== EXERCISE TEXT ==

Where was the "hoard" found?
Recent reports in Kathimerini ("Artefacts in Greece ‘legally’", August 1, 2007; see also "Greek prosecutors investigate Bulgarian claim to Byzantine-era silver plates", International Herald Tribune, July 31, 2007) suggest that Greece has rejected a request from Bulgaria "for the return of nine silver medieval plates which Sofia says were illegally excavated and smuggled out of the country". It is claimed that the hoard was found in Bulgaria during the 1990s. The official press statement from the Bulgarian delegation to Europe suggested that the find was made in 1999 ("Bulgaria struggles to prevent the sale of an ancient silver dish", November 13, 2006).
"The plates, on display in Greece’s Benaki Museum, the Museum of Byzantine Culture and the Byzantine and Christian Museum of Athens, date back to the 13th and 14th centuries and are decorated with gold."An official from the Hellenic Ministry of Culture is quoted as saying, "Greece will have a full documentation dossier proving they were legally purchased, when the case goes to court".

===

* **PROMPT A**
Please say whether each statement agrees with the passage on the silver plates, answering yes or no and quoting the words of the passage that decide it. (i) The Bulgarian delegation's press statement placed the find in 1999. (ii) The plates date from the 11th century. (iii) Greece has agreed to Bulgaria's request to return the plates.
* **PROMPT B**
Carry on the passage on the silver plates from its final sentence.
The rows after this point come from a different source.

== INFORMATION SHOWN ==

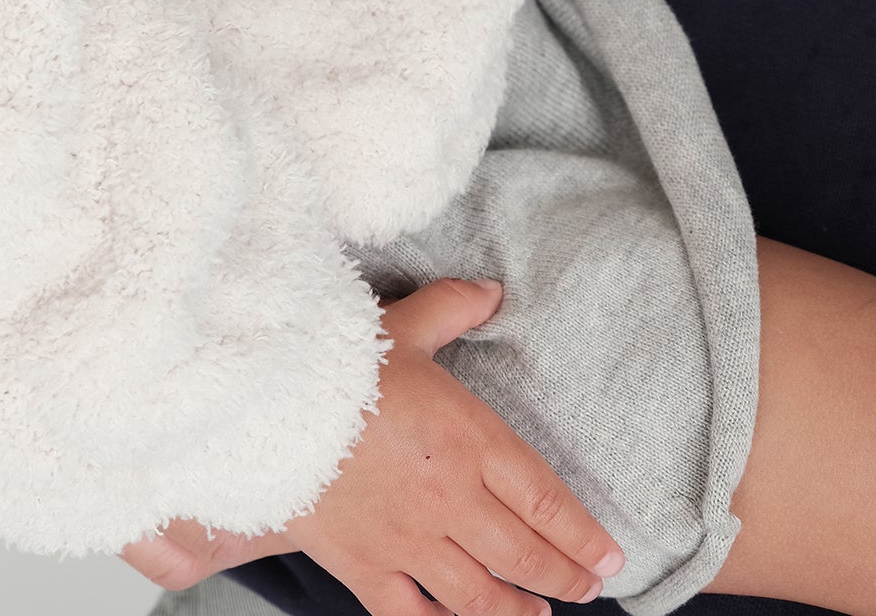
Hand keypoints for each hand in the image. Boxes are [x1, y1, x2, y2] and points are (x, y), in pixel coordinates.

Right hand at [121, 280, 625, 614]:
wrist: (265, 400)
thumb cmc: (335, 359)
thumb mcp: (402, 325)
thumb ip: (452, 308)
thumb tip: (492, 291)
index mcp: (469, 440)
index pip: (546, 501)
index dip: (583, 537)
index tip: (610, 557)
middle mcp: (450, 500)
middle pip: (523, 555)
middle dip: (564, 576)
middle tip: (588, 587)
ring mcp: (408, 541)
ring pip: (480, 596)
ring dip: (517, 609)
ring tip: (538, 614)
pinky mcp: (365, 565)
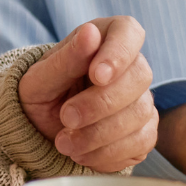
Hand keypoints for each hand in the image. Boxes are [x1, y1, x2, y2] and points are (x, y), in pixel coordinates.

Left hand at [17, 17, 156, 171]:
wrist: (41, 127)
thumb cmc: (41, 93)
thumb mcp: (41, 77)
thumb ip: (66, 58)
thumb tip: (90, 33)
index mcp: (105, 38)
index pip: (128, 32)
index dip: (118, 54)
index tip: (98, 76)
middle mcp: (130, 66)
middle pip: (139, 77)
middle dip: (101, 103)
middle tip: (66, 117)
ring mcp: (141, 100)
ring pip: (140, 114)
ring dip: (99, 134)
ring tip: (64, 142)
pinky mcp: (144, 132)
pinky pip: (140, 143)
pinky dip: (107, 153)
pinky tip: (81, 153)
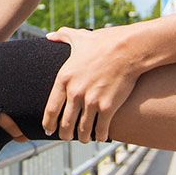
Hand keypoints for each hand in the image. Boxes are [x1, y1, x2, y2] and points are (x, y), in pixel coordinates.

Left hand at [42, 25, 138, 142]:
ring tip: (83, 138)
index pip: (51, 109)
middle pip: (65, 123)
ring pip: (82, 129)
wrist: (127, 48)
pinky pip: (100, 129)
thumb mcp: (79, 38)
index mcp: (64, 78)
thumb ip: (62, 37)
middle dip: (65, 134)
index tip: (48, 130)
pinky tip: (100, 136)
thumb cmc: (103, 42)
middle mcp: (75, 92)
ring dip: (82, 137)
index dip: (48, 123)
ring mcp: (91, 101)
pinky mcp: (108, 107)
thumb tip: (49, 36)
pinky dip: (99, 136)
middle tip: (66, 137)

===

* **REPLY A**
(i) Yes: "The official press statement from the Bulgarian delegation to Europe suggested that the find was made in 1999"
(ii) No: "date back to the 13th and 14th centuries"
(iii) No: "Greece has rejected a request from Bulgaria"

* **REPLY B**
But the matter in unlikely to stop there. The Sofia press has responded ("Greece probes Bulgaria's claim to Byzantine-era silver plates", Sofiaecho.com, August 2, 2007). It is noted:
"Earlier this month, Bulgarian prosecutor Kamen Mihov said he had “categorical proof” the artefacts were illegally excavated at a Bulgarian site. Bulgarian prosecutors sent documents to Greece claiming the plates were excavated in late 2000 and 2001 at a site near the town of Pazardzhik in central Bulgaria."Details of the case emerged in May. It appears that an agricultural worker, Naiden Blagnev, had purchased a metal detector in late 2000 and came across the hoard (Matthew Brunwasser, "Looter describes 'beginner's luck'", International Herald Tribune, May 22, 2007).
It appears that Blagnev had seen a picture of one of silver plates - "The Stanford Place Dish" - which had been offered for auction at Christie's in London (Matthew Brunwasser, "Bulgarian relics spark an international scuffle", International Herald Tribune, May 22, 2007). In spite of attempts to stop the sale ("Bulgaria demands suspension of London auction of allegedly looted medieval silver dish", International Herald Tribune, November 7, 2006; "Christie's to sell unique plate regardless of Bulgaria's protests", Sofiaecho.com, November 8, 2006; Dimana Trankova, "The plate of discord", Vagabond), the dish was left unsold and is said to have been returned to the vendor ("Disputed Bulgarian Dish Fails at London Auction", Artinfo, November 9, 2006). A Bulgarian official claimed, "another nine dishes, on display in three Greek museums since October 2003, were part of the same set".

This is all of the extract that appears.